━━━━━ Data excerpt ━━━━━
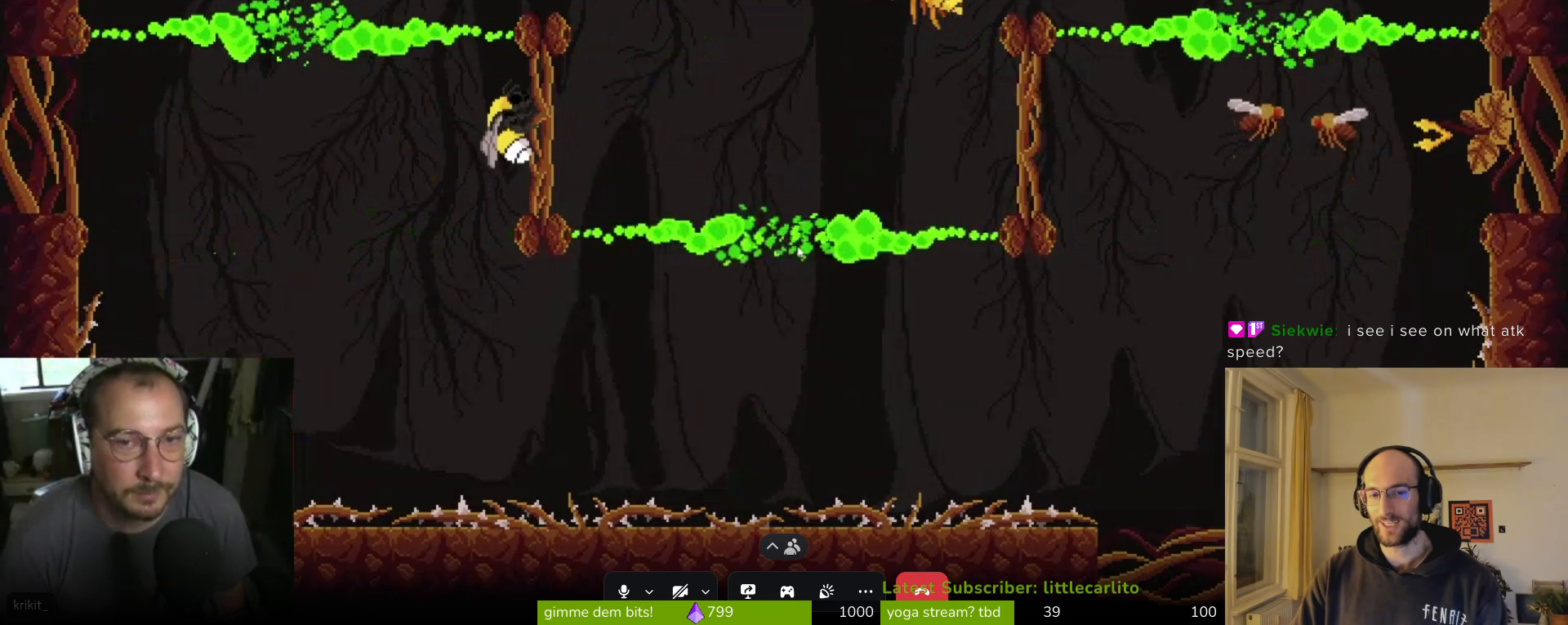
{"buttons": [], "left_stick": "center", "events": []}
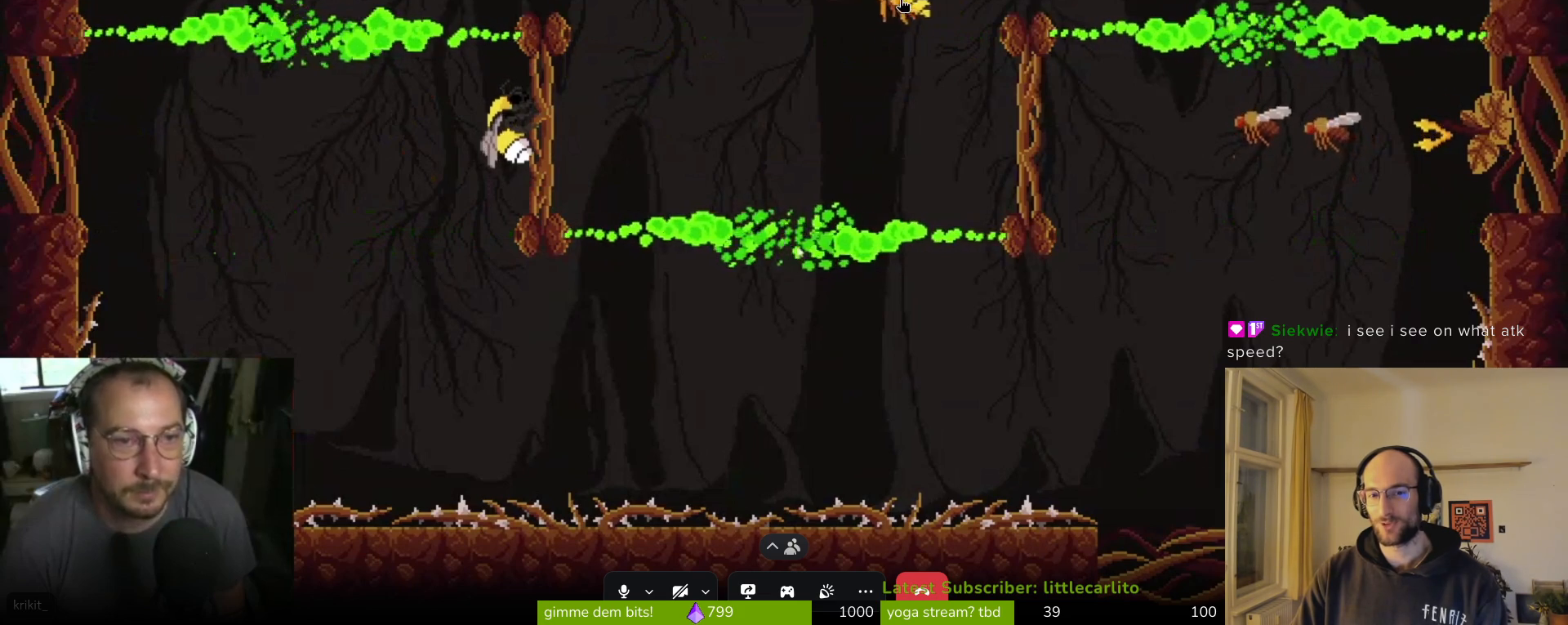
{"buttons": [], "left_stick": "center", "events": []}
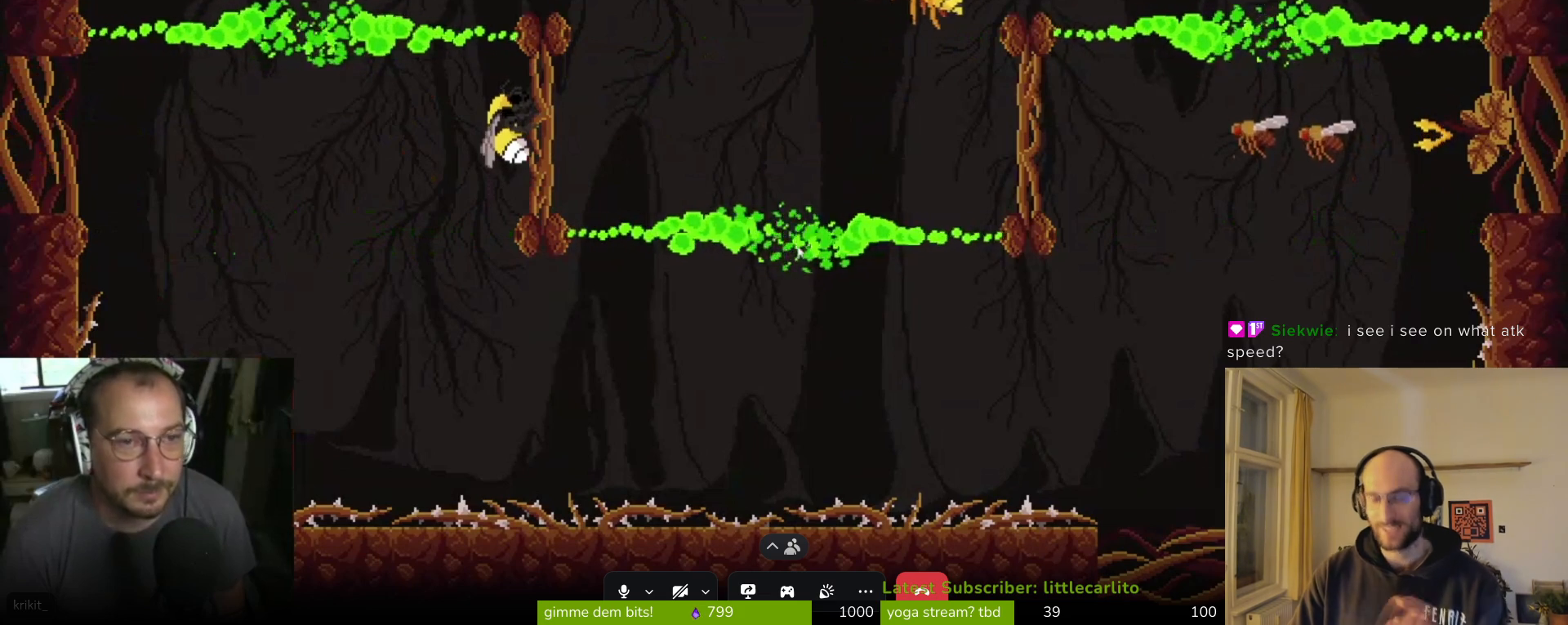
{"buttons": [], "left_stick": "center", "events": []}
━━━━━
Task to complete – With the pictures removed, return the data above word for word.

Solution –
{"buttons": [], "left_stick": "center", "events": []}
{"buttons": [], "left_stick": "center", "events": []}
{"buttons": [], "left_stick": "center", "events": []}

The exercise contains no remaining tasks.